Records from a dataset
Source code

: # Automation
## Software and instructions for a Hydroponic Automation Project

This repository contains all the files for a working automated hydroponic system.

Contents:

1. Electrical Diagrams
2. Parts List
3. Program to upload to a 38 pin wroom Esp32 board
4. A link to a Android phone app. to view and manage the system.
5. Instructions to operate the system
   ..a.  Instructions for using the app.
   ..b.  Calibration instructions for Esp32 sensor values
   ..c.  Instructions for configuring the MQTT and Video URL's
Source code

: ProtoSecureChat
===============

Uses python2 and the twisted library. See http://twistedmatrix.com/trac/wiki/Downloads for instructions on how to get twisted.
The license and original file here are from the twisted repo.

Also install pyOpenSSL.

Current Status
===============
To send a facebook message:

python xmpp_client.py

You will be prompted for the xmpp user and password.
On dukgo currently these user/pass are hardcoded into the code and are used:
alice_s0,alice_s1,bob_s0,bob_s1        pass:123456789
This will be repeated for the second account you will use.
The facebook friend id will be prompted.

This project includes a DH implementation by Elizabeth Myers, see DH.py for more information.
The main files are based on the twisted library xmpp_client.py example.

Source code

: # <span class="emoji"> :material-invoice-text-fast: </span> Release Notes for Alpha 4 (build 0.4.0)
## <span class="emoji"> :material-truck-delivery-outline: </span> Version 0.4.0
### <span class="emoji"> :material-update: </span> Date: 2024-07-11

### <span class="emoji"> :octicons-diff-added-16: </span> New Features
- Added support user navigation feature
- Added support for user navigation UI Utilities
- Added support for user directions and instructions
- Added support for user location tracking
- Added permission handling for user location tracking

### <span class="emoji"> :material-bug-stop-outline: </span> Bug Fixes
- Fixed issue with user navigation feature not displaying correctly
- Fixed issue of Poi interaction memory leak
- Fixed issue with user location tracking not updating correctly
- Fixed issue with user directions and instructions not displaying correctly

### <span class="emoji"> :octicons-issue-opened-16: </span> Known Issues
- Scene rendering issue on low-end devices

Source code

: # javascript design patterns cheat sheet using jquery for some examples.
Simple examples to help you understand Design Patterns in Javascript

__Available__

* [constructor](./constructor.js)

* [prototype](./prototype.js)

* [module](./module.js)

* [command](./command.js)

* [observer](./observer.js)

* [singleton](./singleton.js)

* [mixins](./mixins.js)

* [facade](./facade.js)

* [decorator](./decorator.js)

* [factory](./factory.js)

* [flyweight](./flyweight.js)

> **Request**: Reproduce every one of the records above word for word, with nothing changed or left out.

> **Exercise answer**:
Source code

: # Automation
## Software and instructions for a Hydroponic Automation Project

This repository contains all the files for a working automated hydroponic system.

Contents:

1. Electrical Diagrams
2. Parts List
3. Program to upload to a 38 pin wroom Esp32 board
4. A link to a Android phone app. to view and manage the system.
5. Instructions to operate the system
   ..a.  Instructions for using the app.
   ..b.  Calibration instructions for Esp32 sensor values
   ..c.  Instructions for configuring the MQTT and Video URL's
Source code

: ProtoSecureChat
===============

Uses python2 and the twisted library. See http://twistedmatrix.com/trac/wiki/Downloads for instructions on how to get twisted.
The license and original file here are from the twisted repo.

Also install pyOpenSSL.

Current Status
===============
To send a facebook message:

python xmpp_client.py

You will be prompted for the xmpp user and password.
On dukgo currently these user/pass are hardcoded into the code and are used:
alice_s0,alice_s1,bob_s0,bob_s1        pass:123456789
This will be repeated for the second account you will use.
The facebook friend id will be prompted.

This project includes a DH implementation by Elizabeth Myers, see DH.py for more information.
The main files are based on the twisted library xmpp_client.py example.

Source code

: # <span class="emoji"> :material-invoice-text-fast: </span> Release Notes for Alpha 4 (build 0.4.0)
## <span class="emoji"> :material-truck-delivery-outline: </span> Version 0.4.0
### <span class="emoji"> :material-update: </span> Date: 2024-07-11

### <span class="emoji"> :octicons-diff-added-16: </span> New Features
- Added support user navigation feature
- Added support for user navigation UI Utilities
- Added support for user directions and instructions
- Added support for user location tracking
- Added permission handling for user location tracking

### <span class="emoji"> :material-bug-stop-outline: </span> Bug Fixes
- Fixed issue with user navigation feature not displaying correctly
- Fixed issue of Poi interaction memory leak
- Fixed issue with user location tracking not updating correctly
- Fixed issue with user directions and instructions not displaying correctly

### <span class="emoji"> :octicons-issue-opened-16: </span> Known Issues
- Scene rendering issue on low-end devices

Source code

: # javascript design patterns cheat sheet using jquery for some examples.
Simple examples to help you understand Design Patterns in Javascript

__Available__

* [constructor](./constructor.js)

* [prototype](./prototype.js)

* [module](./module.js)

* [command](./command.js)

* [observer](./observer.js)

* [singleton](./singleton.js)

* [mixins](./mixins.js)

* [facade](./facade.js)

* [decorator](./decorator.js)

* [factory](./factory.js)

* [flyweight](./flyweight.js)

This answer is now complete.